We are retiring in October. If we go into foreclosure on our primary residence, can they put a lien on our new home? I’m sure we won’t sell our current home by then and when we retire we will not be able to afford two homes.
A: Do you have to retire in October? Unless this is a mandatory retirement, you and your spouse should not plan on leaving your jobs until you have sold your home.
If you stop paying the mortgage, the lender will put your property into foreclosure and that will trash your credit. In addition, if the lender allows you to do a “short sale” (where your home is worth less than the mortgage), and the lender does not agree to accept the amount from the sale to satisfy the debt, the lender can still go after you for the shortfall.
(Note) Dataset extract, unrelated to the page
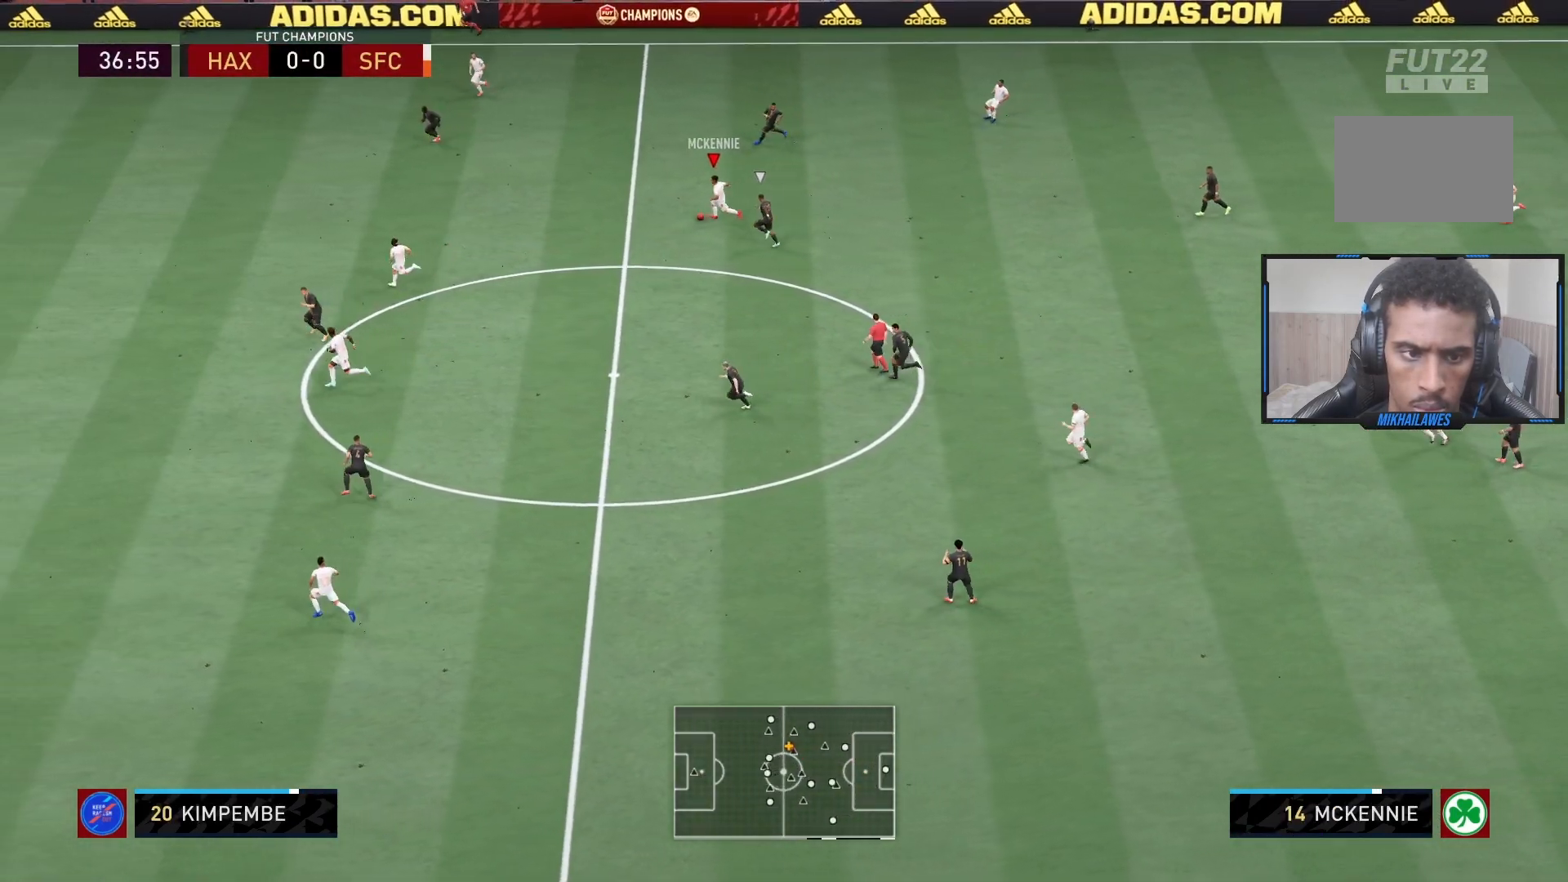
{"buttons": ["R2"], "left_stick": "left", "right_stick": "center", "events": [[117, "TRIANGLE", "down"], [317, "TRIANGLE", "up"]]}
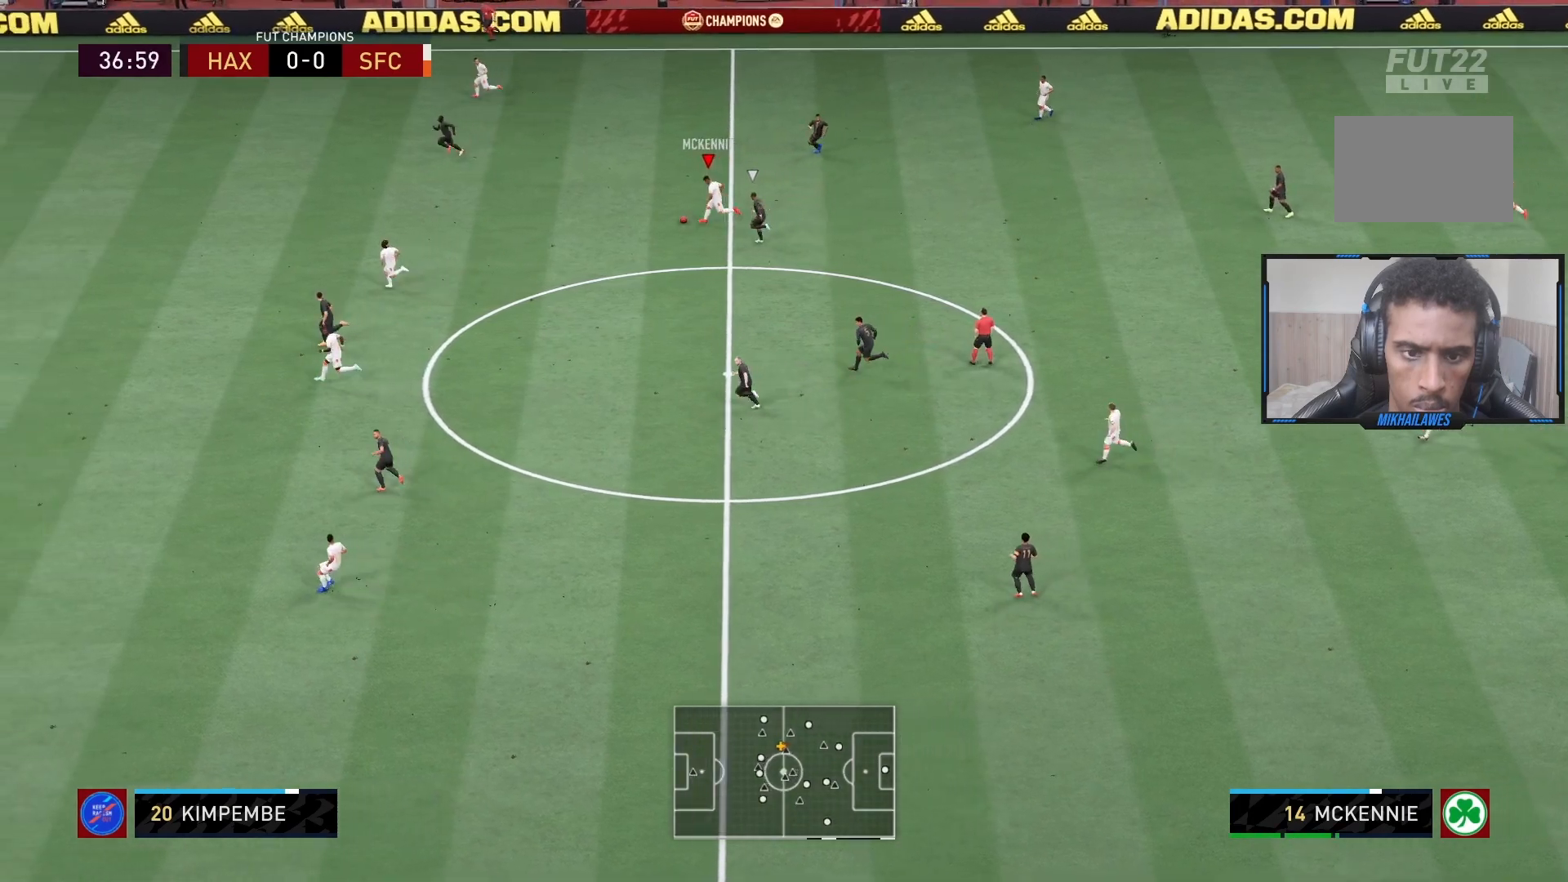
{"buttons": ["R2"], "left_stick": "left", "right_stick": "center", "events": []}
In other words, you will still owe the lender the missing money from the short sale or foreclosure and could continue to have legal troubles with your current lender. That lender can go as far as suing you and if the lender wins in the suit, the lender can put a lien on your newly acquired home causing you a major financial headache in your retirement years. Since you still have about six months until your hoped-for retirement date, focus on doing what you can to get your current home sold. You may need to make some minor changes or lower the price to make it even more attractive.
If you’ve done all that you can (including hiring a top-notch, aggressive agent), then you’ll need to find a way to keep bringing in income until conditions improve in your neighborhood.
If the real estate market does not improve in your area, you’ll have to approach the lender early on about accepting a short sale and have the lender accept the short sale as full payment of the amount you owe the lender on the loan. You should also attempt to have the lender agree (in writing) not to report the short sale as a negative on your credit report. Instead, the loan should be reported “paid as agreed.”